A House panel is ironing out how many bills to advance to the full House to combat the opioid epidemic.

The House Energy and Commerce Committee is scheduled next week to mark up legislation to tackle the opioid epidemic. Committee leaders are now determining how many bills it plans to consider during the markup scheduled for April 25.

The panel’s health subcommittee has held three legislative hearings on more than 60 bills. But the committee hasn’t decided how many will actually move through the panel.

“It will be a lot of them,” Committee Chairman Greg Walden, R-Ore., told the Washington Examiner Wednesday. “I don’t want to peg it right now because we are working on it.”

Walden said the committee likely would hold one markup on opioid legislation.

The bills considered during the legislative hearings focus on various facets aimed at curbing opioid abuse.

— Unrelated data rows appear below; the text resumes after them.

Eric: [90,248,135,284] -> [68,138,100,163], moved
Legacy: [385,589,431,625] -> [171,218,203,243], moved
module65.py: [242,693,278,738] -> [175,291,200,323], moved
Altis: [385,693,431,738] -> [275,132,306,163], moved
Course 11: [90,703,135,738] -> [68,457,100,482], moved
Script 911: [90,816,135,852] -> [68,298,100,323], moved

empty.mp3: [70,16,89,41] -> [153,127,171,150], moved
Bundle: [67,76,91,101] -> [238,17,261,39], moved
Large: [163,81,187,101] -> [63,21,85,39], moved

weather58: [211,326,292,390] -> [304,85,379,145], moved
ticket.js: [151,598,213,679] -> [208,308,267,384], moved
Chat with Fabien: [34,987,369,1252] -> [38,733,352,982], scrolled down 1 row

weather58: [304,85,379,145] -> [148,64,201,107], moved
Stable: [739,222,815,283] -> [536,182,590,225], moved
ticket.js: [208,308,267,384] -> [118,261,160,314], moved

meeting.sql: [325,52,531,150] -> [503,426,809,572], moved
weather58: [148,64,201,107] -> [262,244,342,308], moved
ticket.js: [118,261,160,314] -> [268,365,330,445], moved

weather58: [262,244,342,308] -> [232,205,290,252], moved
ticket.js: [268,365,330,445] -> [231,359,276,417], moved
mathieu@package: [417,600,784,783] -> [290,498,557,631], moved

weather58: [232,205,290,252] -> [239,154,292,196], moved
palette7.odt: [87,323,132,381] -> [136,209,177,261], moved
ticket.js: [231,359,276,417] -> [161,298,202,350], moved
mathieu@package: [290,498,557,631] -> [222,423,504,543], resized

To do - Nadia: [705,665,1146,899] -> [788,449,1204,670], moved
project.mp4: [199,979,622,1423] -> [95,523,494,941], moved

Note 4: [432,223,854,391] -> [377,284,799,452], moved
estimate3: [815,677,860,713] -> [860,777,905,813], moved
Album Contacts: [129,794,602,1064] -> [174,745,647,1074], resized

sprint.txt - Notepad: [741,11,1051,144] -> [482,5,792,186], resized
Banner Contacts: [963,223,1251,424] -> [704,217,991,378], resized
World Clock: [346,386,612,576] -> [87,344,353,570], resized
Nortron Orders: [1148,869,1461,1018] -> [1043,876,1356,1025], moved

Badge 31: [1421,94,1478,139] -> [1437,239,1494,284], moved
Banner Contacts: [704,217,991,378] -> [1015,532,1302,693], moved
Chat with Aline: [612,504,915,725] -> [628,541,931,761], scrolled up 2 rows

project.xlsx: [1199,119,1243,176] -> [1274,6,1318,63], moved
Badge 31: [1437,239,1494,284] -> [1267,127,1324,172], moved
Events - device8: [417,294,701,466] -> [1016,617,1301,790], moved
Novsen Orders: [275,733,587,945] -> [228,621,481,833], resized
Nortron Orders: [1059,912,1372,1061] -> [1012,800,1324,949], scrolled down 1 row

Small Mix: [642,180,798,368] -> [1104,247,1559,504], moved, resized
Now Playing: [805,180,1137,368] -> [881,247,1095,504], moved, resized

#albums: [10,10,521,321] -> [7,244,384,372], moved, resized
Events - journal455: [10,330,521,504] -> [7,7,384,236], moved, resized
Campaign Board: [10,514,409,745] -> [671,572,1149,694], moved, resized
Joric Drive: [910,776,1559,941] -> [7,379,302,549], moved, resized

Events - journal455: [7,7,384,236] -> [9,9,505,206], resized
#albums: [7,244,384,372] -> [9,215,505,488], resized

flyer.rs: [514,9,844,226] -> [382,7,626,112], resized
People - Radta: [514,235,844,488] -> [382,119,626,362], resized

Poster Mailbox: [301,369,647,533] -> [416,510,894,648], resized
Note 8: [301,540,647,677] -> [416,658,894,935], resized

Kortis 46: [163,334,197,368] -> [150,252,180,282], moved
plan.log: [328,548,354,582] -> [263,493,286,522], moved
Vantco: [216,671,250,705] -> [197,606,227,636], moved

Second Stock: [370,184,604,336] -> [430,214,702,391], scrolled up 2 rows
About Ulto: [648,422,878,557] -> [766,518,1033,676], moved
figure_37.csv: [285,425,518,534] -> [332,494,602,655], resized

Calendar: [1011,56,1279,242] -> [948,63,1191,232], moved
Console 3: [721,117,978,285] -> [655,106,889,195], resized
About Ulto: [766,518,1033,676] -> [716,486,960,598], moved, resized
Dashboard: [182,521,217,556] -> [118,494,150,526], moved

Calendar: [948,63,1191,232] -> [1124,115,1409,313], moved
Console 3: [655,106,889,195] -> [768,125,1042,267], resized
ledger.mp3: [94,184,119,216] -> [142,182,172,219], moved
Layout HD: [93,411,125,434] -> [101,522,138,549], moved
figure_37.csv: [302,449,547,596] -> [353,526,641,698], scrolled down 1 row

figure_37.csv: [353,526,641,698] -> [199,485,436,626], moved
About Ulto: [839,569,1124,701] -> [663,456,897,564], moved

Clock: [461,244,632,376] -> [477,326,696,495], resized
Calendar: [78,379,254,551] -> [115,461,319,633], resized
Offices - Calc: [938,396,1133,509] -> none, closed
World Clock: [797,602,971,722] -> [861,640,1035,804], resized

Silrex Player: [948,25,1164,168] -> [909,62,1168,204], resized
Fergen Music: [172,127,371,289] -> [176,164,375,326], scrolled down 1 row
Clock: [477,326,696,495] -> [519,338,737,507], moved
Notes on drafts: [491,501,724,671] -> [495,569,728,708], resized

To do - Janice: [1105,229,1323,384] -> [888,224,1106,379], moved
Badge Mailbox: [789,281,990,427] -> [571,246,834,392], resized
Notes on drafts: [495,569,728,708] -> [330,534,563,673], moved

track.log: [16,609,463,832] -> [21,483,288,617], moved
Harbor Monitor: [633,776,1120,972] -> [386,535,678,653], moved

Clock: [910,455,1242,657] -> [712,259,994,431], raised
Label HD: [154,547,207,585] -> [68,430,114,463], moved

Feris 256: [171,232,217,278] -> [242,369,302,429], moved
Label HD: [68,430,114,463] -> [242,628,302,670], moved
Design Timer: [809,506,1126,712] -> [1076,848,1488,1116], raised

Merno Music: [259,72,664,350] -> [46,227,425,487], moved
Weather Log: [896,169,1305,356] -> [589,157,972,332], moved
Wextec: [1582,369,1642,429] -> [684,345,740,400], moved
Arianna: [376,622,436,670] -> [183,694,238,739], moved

Some legislation introduces changes to Medicare and Medicaid while others seek to bolster enforcement tools to target sales of illegal opioids.

Walden has said he wants to get the legislation through the House before the week-long Memorial Day recess set to start May 25. That gives the committee 16 legislative days.

Democrats have been supportive of most of the proposals but have expressed concerns about the quick pace of considering the legislation.

“I am concerned that the sheer quantity of bills and the chairman’s ambitious timeframe will not give us enough time to get these policies right,” said Rep. Frank Pallone, D-N.J., during a legislative hearing this month. Pallone is the top Democrat on the committee.

But Democrats are likely to support the bipartisan effort.

“There is so much support, and we all recognize that we need to address it,” said Rep. Gene Green, D-Texas, who is the top Democrat on the health subcommittee. “No matter how we get there. But I would like to have bipartisanship because we share the same goals.”

But Green said he had some questions about what will happen to the bills once they get through the House.

“I joked with [health subcommittee chairman] Mike Burgess, ‘Are we gonna send 60 bills over to the Senate?’” he said. “I would have to be here 10 years before they could pass it.”

Senate Majority Leader Mitch McConnell has said he intends to largely focus during this election year on nominee confirmations.

But the Senate is doing its own work on opioids. The Senate Health, Education, Labor and Pensions Committee on April 24 will consider the Opioid Crisis Response Act of 2018. The bill would reauthorize and improve grants for states to treat opioid abuse and push for development of nonaddictive painkillers, among other items.

Committee Chairman Lamar Alexander, R-Tenn., said that there likely will be a package coming out of the Senate that would not be just HELP’s bill.

“We will have to put the bills together in the Senate because you have the [Senate] Finance Committee and Judiciary [Committee] who also have important ideas,” he said.